# [Exercise details]
Every line in the records below that holds the word "Chicago" is to be copied.

Extracted records:
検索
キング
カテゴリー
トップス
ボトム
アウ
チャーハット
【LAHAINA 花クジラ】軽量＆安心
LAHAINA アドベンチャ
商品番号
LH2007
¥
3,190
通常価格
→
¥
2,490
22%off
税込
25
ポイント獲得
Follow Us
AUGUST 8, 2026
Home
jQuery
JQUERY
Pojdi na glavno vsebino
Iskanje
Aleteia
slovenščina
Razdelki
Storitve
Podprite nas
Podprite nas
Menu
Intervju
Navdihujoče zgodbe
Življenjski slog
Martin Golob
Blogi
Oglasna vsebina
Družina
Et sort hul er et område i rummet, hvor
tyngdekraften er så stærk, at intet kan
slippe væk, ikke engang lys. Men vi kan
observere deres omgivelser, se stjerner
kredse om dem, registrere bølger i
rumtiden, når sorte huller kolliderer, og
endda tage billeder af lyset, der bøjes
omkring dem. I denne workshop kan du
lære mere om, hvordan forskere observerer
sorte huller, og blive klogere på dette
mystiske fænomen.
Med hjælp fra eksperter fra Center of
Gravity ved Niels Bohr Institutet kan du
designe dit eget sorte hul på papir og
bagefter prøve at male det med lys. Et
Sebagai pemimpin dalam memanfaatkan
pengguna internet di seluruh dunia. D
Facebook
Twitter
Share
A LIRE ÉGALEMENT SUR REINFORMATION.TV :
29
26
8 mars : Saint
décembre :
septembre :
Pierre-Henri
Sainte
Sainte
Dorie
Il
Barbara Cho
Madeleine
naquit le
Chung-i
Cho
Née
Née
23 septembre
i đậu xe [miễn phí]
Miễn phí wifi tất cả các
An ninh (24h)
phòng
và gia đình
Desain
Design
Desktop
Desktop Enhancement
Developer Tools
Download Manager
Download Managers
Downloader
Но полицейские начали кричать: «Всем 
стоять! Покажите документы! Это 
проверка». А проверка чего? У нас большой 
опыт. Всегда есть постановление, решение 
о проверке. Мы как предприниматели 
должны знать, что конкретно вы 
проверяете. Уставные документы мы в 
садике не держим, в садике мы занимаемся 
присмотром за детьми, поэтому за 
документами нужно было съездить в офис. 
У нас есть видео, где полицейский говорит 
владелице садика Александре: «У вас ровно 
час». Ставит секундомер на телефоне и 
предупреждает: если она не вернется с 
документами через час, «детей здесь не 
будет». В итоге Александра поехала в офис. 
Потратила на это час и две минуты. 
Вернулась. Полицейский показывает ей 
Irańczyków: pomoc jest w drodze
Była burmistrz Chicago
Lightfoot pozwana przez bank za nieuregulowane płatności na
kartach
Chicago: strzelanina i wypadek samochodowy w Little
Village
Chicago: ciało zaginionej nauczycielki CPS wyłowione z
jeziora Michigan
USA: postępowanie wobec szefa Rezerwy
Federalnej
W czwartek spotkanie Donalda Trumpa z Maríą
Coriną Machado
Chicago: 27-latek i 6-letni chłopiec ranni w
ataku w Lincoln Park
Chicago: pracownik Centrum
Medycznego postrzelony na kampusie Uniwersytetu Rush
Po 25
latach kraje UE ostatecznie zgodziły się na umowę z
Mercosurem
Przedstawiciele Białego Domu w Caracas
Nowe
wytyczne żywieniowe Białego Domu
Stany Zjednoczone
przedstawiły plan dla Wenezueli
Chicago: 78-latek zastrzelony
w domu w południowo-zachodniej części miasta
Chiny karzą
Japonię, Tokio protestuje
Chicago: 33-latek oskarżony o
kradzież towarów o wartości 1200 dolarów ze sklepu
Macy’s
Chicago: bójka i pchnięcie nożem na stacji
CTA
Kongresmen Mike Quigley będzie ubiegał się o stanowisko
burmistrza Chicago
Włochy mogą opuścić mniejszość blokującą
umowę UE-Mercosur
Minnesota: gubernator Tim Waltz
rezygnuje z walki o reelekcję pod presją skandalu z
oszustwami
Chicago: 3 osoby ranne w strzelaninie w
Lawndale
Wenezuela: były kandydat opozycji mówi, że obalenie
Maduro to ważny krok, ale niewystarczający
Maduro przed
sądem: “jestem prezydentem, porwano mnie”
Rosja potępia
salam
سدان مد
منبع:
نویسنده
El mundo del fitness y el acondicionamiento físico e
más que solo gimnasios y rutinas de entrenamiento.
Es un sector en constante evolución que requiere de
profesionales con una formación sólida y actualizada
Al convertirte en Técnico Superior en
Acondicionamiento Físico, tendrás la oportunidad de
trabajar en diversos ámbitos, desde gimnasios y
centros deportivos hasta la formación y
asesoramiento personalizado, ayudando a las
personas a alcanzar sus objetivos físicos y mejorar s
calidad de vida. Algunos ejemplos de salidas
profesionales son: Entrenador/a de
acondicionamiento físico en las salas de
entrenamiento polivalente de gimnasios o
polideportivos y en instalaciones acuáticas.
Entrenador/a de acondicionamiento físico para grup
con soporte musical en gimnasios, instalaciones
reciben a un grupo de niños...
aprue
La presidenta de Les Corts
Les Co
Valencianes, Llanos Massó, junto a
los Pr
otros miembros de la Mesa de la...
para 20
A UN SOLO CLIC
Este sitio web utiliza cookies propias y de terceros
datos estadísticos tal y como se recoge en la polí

# [Result for this exercise]
Była burmistrz Chicago
Chicago: strzelanina i wypadek samochodowy w Little
Chicago: ciało zaginionej nauczycielki CPS wyłowione z
Chicago: 27-latek i 6-letni chłopiec ranni w
Chicago: pracownik Centrum
Chicago: 78-latek zastrzelony
Chicago: 33-latek oskarżony o
Chicago: bójka i pchnięcie nożem na stacji
burmistrza Chicago
Chicago: 3 osoby ranne w strzelaninie w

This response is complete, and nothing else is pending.